**The task**
Look through the material below for "Linear". Copy every line that contains it.

====================

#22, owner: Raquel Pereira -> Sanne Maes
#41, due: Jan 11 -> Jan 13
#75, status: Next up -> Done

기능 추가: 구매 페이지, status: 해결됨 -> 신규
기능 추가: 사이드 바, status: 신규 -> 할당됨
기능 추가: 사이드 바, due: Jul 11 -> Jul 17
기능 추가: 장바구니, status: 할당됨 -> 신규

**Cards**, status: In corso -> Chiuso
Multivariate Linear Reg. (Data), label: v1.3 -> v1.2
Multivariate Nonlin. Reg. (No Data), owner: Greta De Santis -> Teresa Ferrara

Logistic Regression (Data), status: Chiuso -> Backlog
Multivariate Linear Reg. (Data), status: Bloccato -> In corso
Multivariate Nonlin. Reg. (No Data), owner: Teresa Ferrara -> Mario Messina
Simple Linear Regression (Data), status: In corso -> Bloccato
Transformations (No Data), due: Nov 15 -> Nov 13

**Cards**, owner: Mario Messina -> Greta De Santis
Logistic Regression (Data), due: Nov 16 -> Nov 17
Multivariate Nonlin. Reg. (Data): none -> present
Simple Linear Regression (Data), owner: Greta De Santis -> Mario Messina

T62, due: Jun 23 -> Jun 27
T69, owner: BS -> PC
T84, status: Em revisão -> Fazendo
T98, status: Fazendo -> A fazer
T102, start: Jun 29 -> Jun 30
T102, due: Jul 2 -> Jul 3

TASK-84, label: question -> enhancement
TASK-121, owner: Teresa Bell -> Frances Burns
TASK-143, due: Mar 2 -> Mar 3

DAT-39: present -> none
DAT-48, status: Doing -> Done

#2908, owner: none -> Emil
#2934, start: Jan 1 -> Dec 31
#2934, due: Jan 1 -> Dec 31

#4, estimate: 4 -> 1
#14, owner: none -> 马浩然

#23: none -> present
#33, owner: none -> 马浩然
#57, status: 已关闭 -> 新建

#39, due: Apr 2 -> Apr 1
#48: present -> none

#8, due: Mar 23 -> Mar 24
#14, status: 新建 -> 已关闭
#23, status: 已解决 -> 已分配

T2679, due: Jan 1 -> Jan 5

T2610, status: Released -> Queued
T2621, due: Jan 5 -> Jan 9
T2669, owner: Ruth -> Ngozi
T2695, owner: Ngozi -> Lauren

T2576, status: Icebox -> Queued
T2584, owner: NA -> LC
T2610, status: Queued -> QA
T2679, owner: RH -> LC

====================

**Answer for this exercise**
Multivariate Linear Reg. (Data), label: v1.3 -> v1.2
Multivariate Linear Reg. (Data), status: Bloccato -> In corso
Simple Linear Regression (Data), status: In corso -> Bloccato
Simple Linear Regression (Data), owner: Greta De Santis -> Mario Messina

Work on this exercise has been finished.